Please note that this essay fully complies with the guidelines for writing guides about guidelines.

The purpose of notability sub-pages[edit]

Notability sub-pages are guidelines for editors on the criteria for specific classes of topics to become stand-alone articles in Wikipedia. They should only be created and proposed if and when a specific need arises. They can be used to perform the following functions:

  • To provide additional information on notability as it relates to a specific topic. For example, in some instances it may not be clear how the criteria of the general notability guideline relates to a specialised topic, in which specialised published sources exist. Guidelines such as this should concentrate on what exactly is included in the definition of a secondary source.
  • To define inclusion criteria that are more restrictive than the general inclusion criteria. Note that there is no general consensus governing such criteria. See the section entitled Restrictive inclusion criteria, below, for more information regarding this.
An advanced filing system, often used to store instruction creep.
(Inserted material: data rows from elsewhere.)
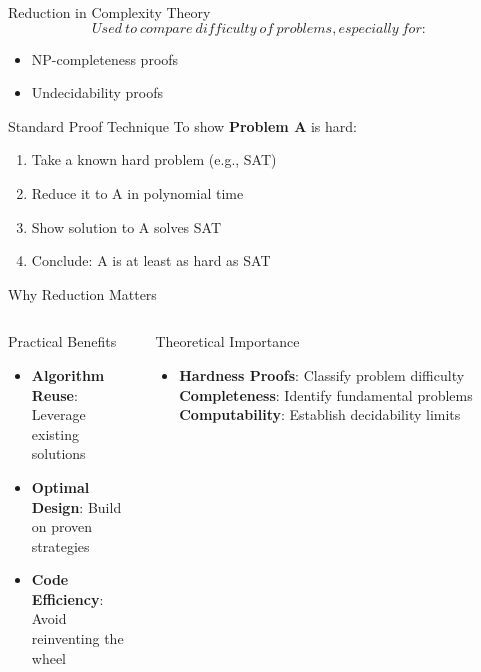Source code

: \documentclass{beamer}
\begin{document}
\begin{frame}{Reduction in Complexity Theory}
    \textbf{\color{myred}{Proving Problem Hardness}}
        \[Used \ to \ compare \ difficulty \ of  \ problems, especially  \  for:\]
        \begin{itemize}
            \item NP-completeness proofs
            \item Undecidability proofs
        \end{itemize}
    
    \begin{exampleblock}{Standard Proof Technique}
        To show \textbf{Problem A} is hard:
        \begin{enumerate}
            \item Take a known hard problem (e.g., SAT)
            \item Reduce it to A in polynomial time
            \item Show solution to A solves SAT
            \item Conclude: A is at least as hard as SAT
        \end{enumerate}
    \end{exampleblock}

\end{frame}

\begin{frame}{Why Reduction Matters}
    \begin{columns}[T]
        \begin{column}{0.5\textwidth}
            \begin{block}{Practical Benefits}
                \begin{itemize}
                    \item \textbf{Algorithm Reuse}: Leverage existing solutions
                    \item \textbf{Optimal Design}: Build on proven strategies
                    \item \textbf{Code Efficiency}: Avoid reinventing the wheel
                \end{itemize}
            \end{block}
        \end{column}
        
        \begin{column}{0.5\textwidth}
            \begin{block}{Theoretical Importance}
                \begin{itemize}
                    \item \textbf{Hardness Proofs}: Classify problem difficulty
                    \textbf{Completeness}: Identify fundamental problems
                    \textbf{Computability}: Establish decidability limits
                \end{itemize}
            \end{block}
        \end{column}
    \end{columns}
\end{frame}
\end{document}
What notability sub-pages should contain[edit]

In general, notability guideline sub-pages should:

1. Clearly state the intended purpose of the guideline, and why it is required.
Notability guidelines for a specific topic should only be created when the need arises. The guideline should clearly outline this need. A guideline that is not designed to meet a specific need, would be an example of instruction creep (see image on right), and should not be created at all. Additional notability guidelines that amount to nothing more than a rewording of the general notability guideline also fall into this category.
2. Specify inclusion criteria that are dependant on the general notability criteria.
The guideline should ensure that it is not in conflict with the minimum requirements of notability, as defined by the general notability guideline. As stated previously, it is broadly accepted among editors that the criteria defined in the general notability guideline must be met in order to comply with Wikipedia's policy of verifiability. Additional guidelines should not set an inclusion criteria that is less restrictive than this.

What notability sub-pages should not contain[edit]

In general, notability guideline sub-pages should not:

1. Define inclusion criteria that are less restrictive than the general notability guideline.
See above.
2. Attempt to define policy that is not already in practice.
The purpose of a guideline is to document current practice, not to invent new policy.
3. Contain arbitrary values.
Example: "A religious figure is notable if they are mentioned 5 or more times in central scripture".
Inclusion criteria must be based on logical reasoning. An arbitrary value, in contrast, is simply a number that the author thought was a good idea at the time.

Restrictive inclusion criteria[edit]

There is some support among Wikipedia editors for the creation of additional notability guidelines for specific topics that are more restrictive than the general notability guideline. For example, some Wikipedians feel that minor league baseball players are not notable enough for inclusion, even if they meet the notability requirements of the general notability guideline. This is more an argument of importance rather than verifiability. It should be noted that there is no Wikipedia policy requiring importance, and there is no general consensus on the issue. If you feel there is a need for such restrictive inclusion criteria in a guideline you wish to propose, then add it. But bear in mind that the proposed guideline may be rejected for this reason.